事前認定
後遺障害は自動車損害賠償責任保険に関わる専門用語ですが、障害等級や等級の対象となる範囲も身体障害者手帳のもの(身体障害者福祉法別表で定められたもの)とは違っています。交通事故によって後遺障害が残った場合、等級に応じて保険金が支払われます。支払われる金額は、施行令で規定されています。金額が低いですから、各保険会社の自動車保険に加入する場合も多くなっています。
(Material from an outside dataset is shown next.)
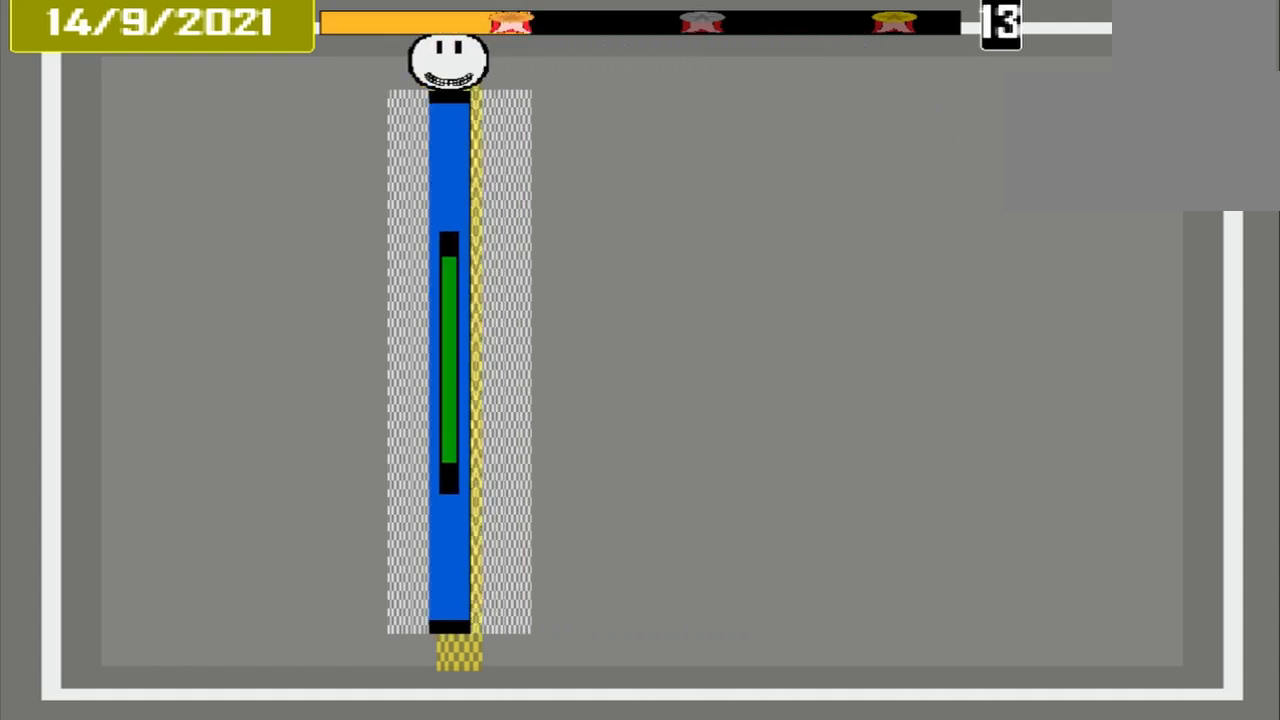
{"buttons": [], "events": [[167, "CROSS", "up"]]}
顔に傷が残る後遺障害に対しては、男女に差があります。傷が残った場合には、男性が14級に対して女性が12級となっています。大きな傷の場合ですと、男性が12級に対して女性が7級となっていて男性差別となっています。高次脳機能障害では、その程度に応じて後遺障害等級が認められています。例えば、日常生活動作や自宅周辺を一人で外出できるけれど、次の一つ以上に該当し、一般就労が全くできない場合です。
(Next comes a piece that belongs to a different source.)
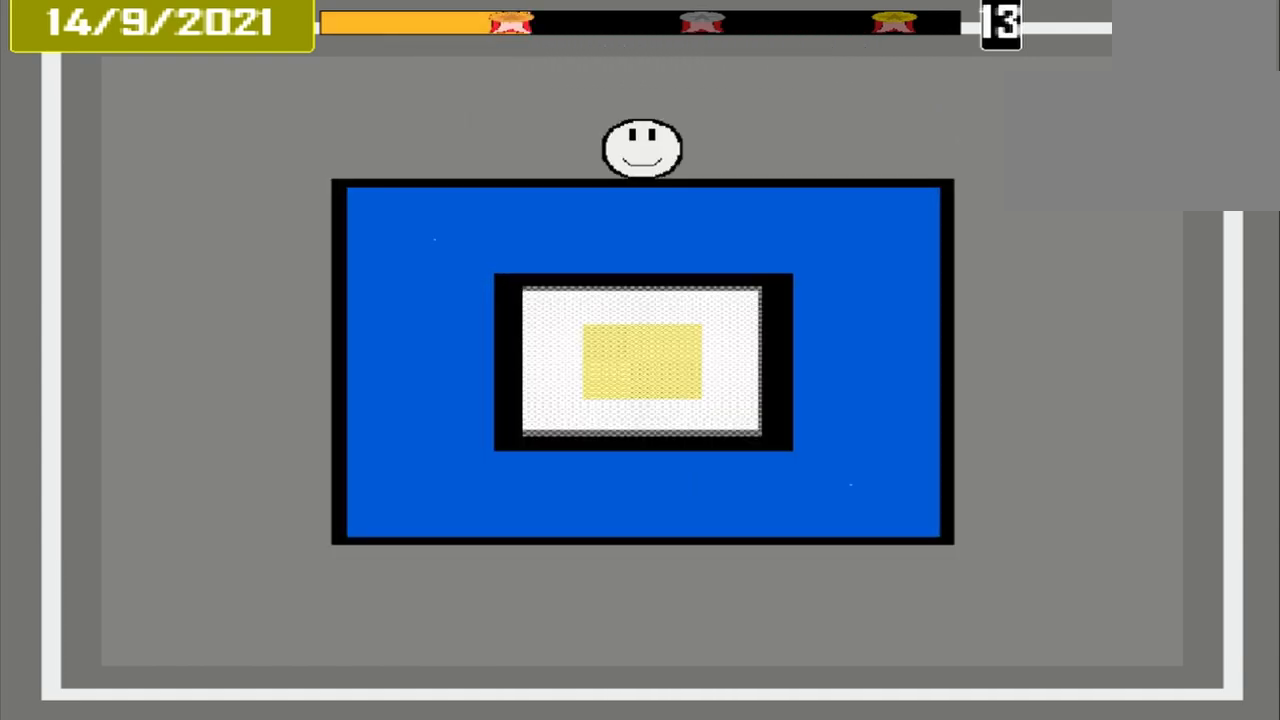
{"buttons": [], "events": []}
□職場で他の人と意思疎通を図ることが全然できない。□課題を与えられても、手順通りに仕事を全くこなすことができず、働くことができない。□作業に取り組んでもその作業への集中を持続することができず、すぐにその作業を投げ出してしまって、働くことができない。□大した理由もなく突然感情を爆発させて、職場で働くことができない。賠責保険において、後遺障害の等級認定を受けるためには、大きく分けて三つの方法があります。
一つは、事前認定です。これは、加害者側の保険会社(一括社)に手続きをしてもらう方法となります。一括社は、後遺障害診断書や画像などの資料を公法人である損害保険料率算出機構・自賠責損害調査事務所に書類を提出して等級認定を依頼します。等級が決定されますと、一括社は賠償額の提示の案内をして、示談が成立した場合、賠償金が支払われます。この認定のメリットは、手間がかからないことです。後遺障害等級が認定された後の示談交渉においても、後遺障害診断書が大変重要な役割をします。保険会社との交渉の際に、こちら側の主張を証明することが可能だからです。